I have configured a manual policy with the Compact learning for parameters but it doesn't add parameters to the list. However, wildcard parameter is changed with suggestions. I think it's working like Never (Wildcard Only) learning, why?
On the other hand, I've read in K74535942 that the policy must include the following:
How can I include these requirements in the security policy?
Thanks, best regards.
Compact mode doesn't remove pure wildcard parameter, while it adds additional parameter as soon as their score becomes 100%. You can also look at https://techdocs.f5.com/kb/en-us/products/big-ip_asm/manuals/product/asm-implementations-13-1-0/24.h... for more details.
In general it based on next principle - if you get a lot of traffic with the same parameter, then such parameter will be added to policy as explicit, but if you get a lot of different parameters, then such parameters will be "union" into pure wildcard parameter (pure wildcard parameter will be adjusted to their values).
If your pure wildcard parameter was changed, then this means that you get a lot of different parameters and don't get a lot of traffic with the same parameter.
When using Automatic learning, the system adds explicit entities that do not exist in the policy but which match the attributes of the * wildcard. The Policy Builder does not remove the * wildcard file type from the security policy. For Manual learning, the system suggests adding explicit entities that match the * wildcard file type.
I don't understand. I have a security policy with manual learning. Docs say "For Manual learning, the system suggests adding explicit entities that match the * wildcard file type."
However, I only have the * wildcard file type and the * wildcard parameter. The learning method selected for file type and parameters is Compact.

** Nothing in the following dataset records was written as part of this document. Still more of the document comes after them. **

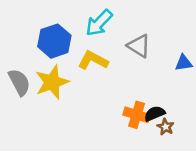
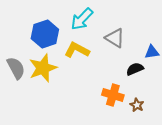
black semicircle: (155, 114) -> (135, 69), moved

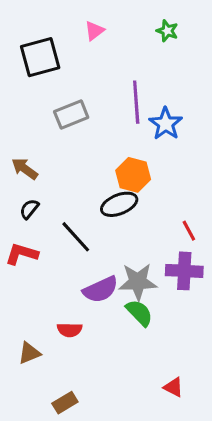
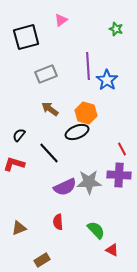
green star: (167, 31) -> (116, 29), moved
brown arrow: (25, 169) -> (50, 109), moved
green semicircle: (139, 313) -> (96, 230), moved
red semicircle: (70, 330) -> (58, 222), moved, turned 84

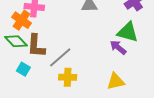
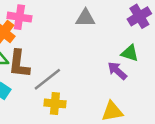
green triangle: (128, 32) -> (130, 53), size x0.7

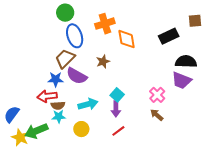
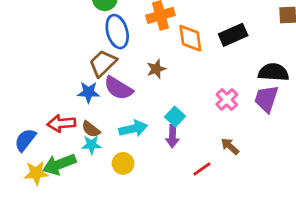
black rectangle: (169, 36) -> (233, 35), moved
purple trapezoid: (182, 80) -> (266, 99), turned 85
pink cross: (157, 95) -> (227, 100), moved
red arrow: (47, 96) -> (61, 123), moved
brown semicircle: (58, 105) -> (91, 129), turned 40
red line: (118, 131) -> (202, 169), moved
yellow star: (20, 138) -> (36, 173), turned -30

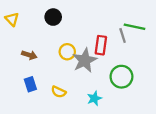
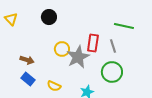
gray line: (123, 35) -> (113, 46), moved
brown arrow: (29, 55) -> (27, 60), moved
blue rectangle: (30, 84) -> (28, 79), turned -32

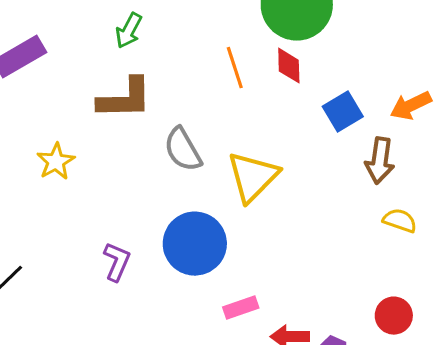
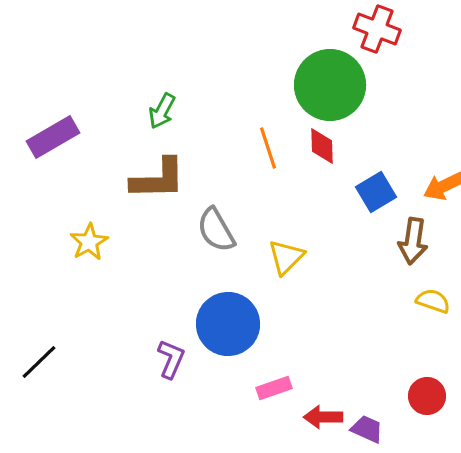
yellow triangle: (253, 177) -> (286, 257), size x0.7
purple L-shape: (117, 262) -> (171, 359), moved

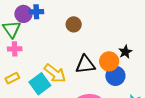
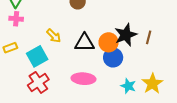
black star: (125, 52) -> (126, 35), size x1.6
yellow arrow: (55, 73) -> (54, 36), moved, size x0.7

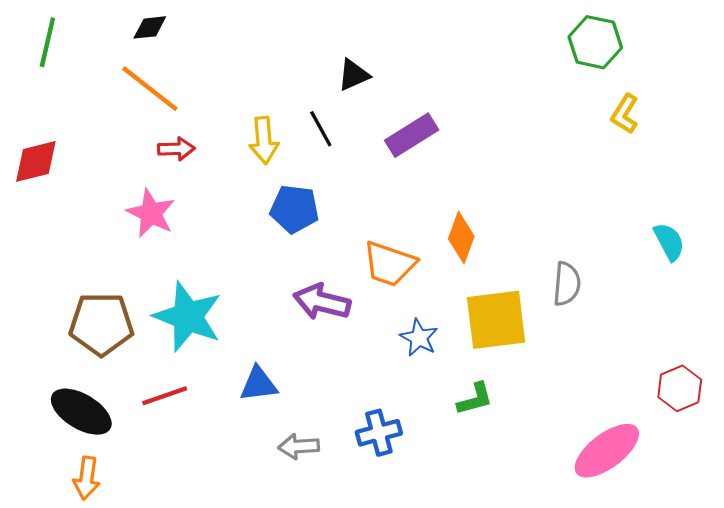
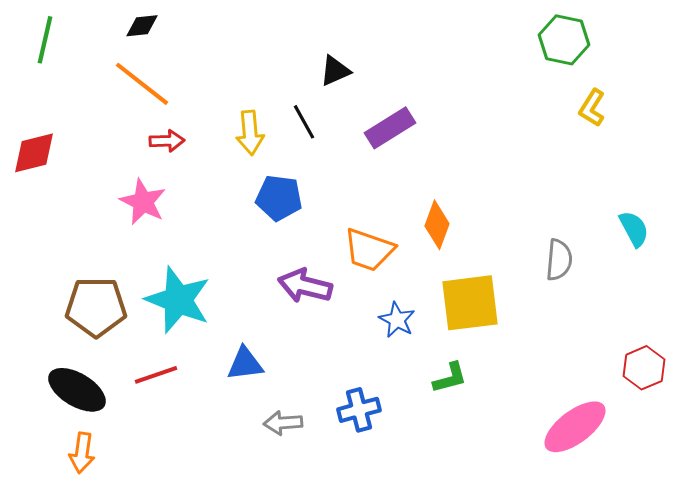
gray semicircle: (567, 284) -> (559, 260), moved

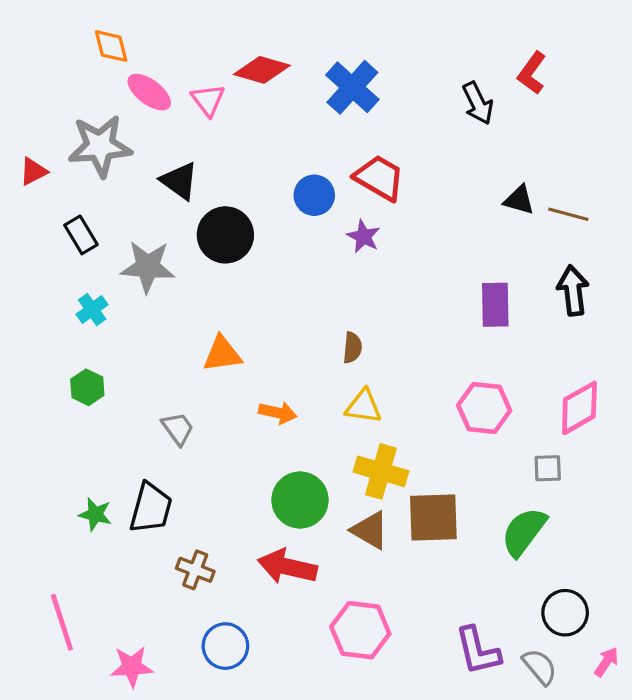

There is no other parameter or file type.
Where can I see the score of parameters to know if there has been lots of traffic?
Thanks, best regards.
You can look at https://devcentral.f5.com/s/question/0D51T00007gbt0FSAQ/asm-not-automatic-learning-url-file-type-and.... May be it will help you in understanding how learning score counted.

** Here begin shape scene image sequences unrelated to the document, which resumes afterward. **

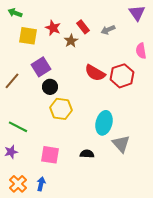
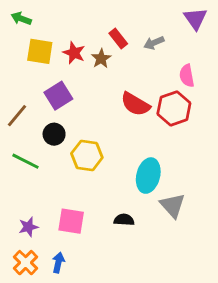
red star: (53, 28) -> (74, 53), moved
pink semicircle: (141, 51) -> (187, 76), moved
black circle: (50, 87) -> (54, 134), moved
green line: (18, 127) -> (26, 161), moved
purple star: (11, 152) -> (28, 227), moved

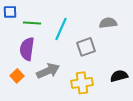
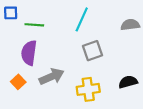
gray semicircle: (108, 23) -> (130, 25), moved
cyan line: (61, 29) -> (82, 19), moved

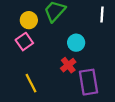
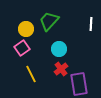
cyan circle: (76, 43) -> (59, 49), moved
yellow line: (31, 83) -> (31, 74), moved

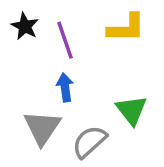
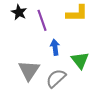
blue arrow: (65, 87) -> (55, 47), moved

What configuration of "Policy Building Process" on "Security ›› Application Security : Policy Building : Learning and Blocking Settings" do you have?

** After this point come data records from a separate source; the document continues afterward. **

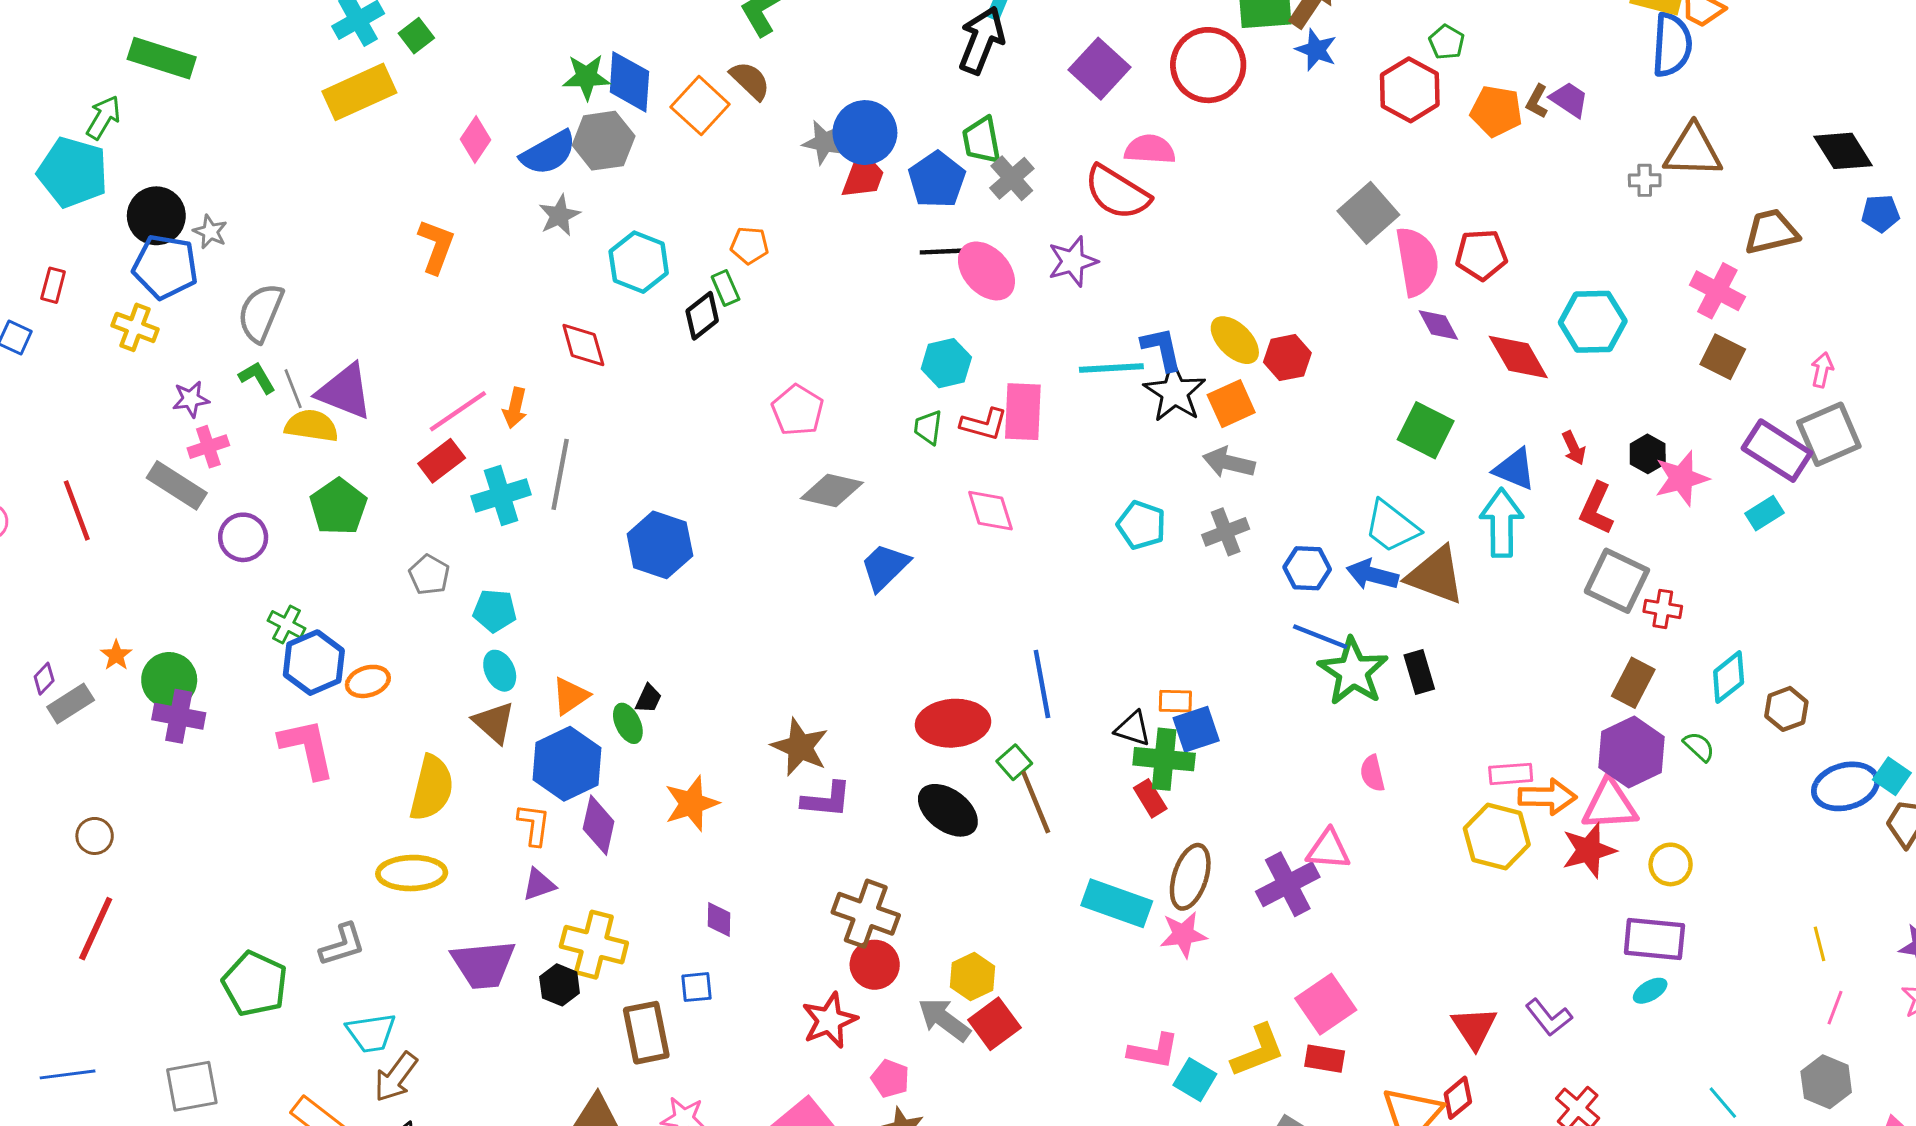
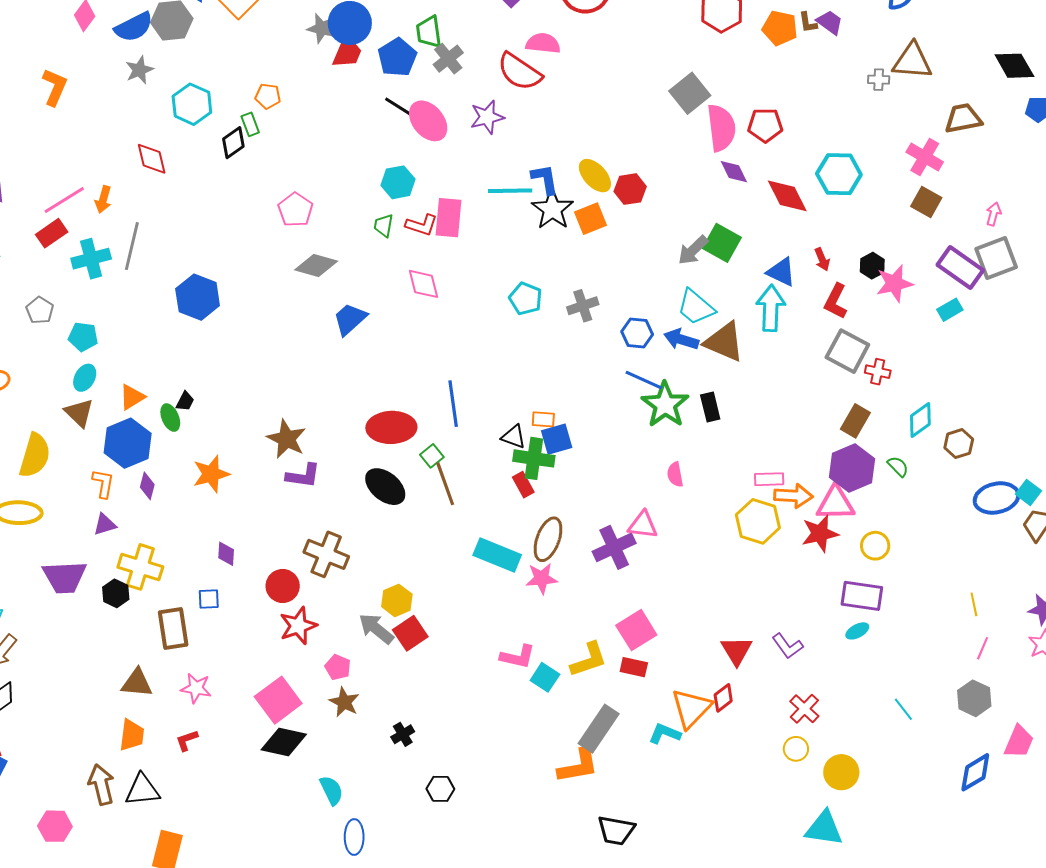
brown L-shape: (1537, 101) -> (808, 23), turned -40
black line: (941, 252) -> (398, 106), turned 32
gray arrow: (1229, 463) -> (693, 250), moved, turned -60
cyan ellipse: (500, 671) -> (85, 378), turned 52
purple diamond: (599, 825) -> (147, 486), size x0.7
red circle: (875, 965) -> (283, 586), moved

By default, in Compact mode, you won't see any suggestion for new entities in Traffic Learning until it's score becomes 100%.
If you want to change default 100% showing threshold, then you can do it via changing value of add_entity_min_score setting in /etc/ts/pabnagd/pabnagd.cfg (don't forget to restart asm after that).
my policy building process were All IP Addresses for Trusted IP Addresses, and 20 different sources, 1 hour and 7 days for Untrusted Traffic. I've changed to an Address List with my IP address for Trusted IP Addresses and I already see suggestions for parameters. Thanks a lot!
However, what is the difference between Compact and Selective mode? Compact mode removes wildcard parameter and Selective mode doesn't remove the wildcard parameter? This is the only difference? When the wildcard parameter is removed? How much time have to pass to remove the wildcard parameter?
Thanks, best regards.
No, Compact mode shouldn't remove wildcard parameter.
The difference between Selective and Compact mode is that in Selective mode we always add new entity in case of no match with pure wildcard settings, while in Compact mode we add only most common used entities, while for all other entities we try to adjust pure wildcard settings (if possible).
So, e.g. in Selective mode you can get situation when you will see 50 suggestions to add new entities with score 10% (long tail) and 3 suggestions to add new entities with score 100% (most common) in Traffic learning - in such case policy will be changed by adding 3 new entities and no changes for long tail until 100% per each suggestion in it.
For the same case in Compact mode you will see only suggestions to add new entities with score 100% (most common) in Traffic learning , so policy will be changed by adding 3 new entities, but in addition to it, pure wildcard settings can be changed too adjust long tail false positives... e.g. pure wildcard settings will be adjusted in way to resolve 40 from 50 suggestions without any additional false-positives.
Compact mode just provides way to maintain policy with less entities - maintain only most common entities as dedicated entities, while all other entities, which occurs in traffic not so often should be maintained as match with pure wildcard.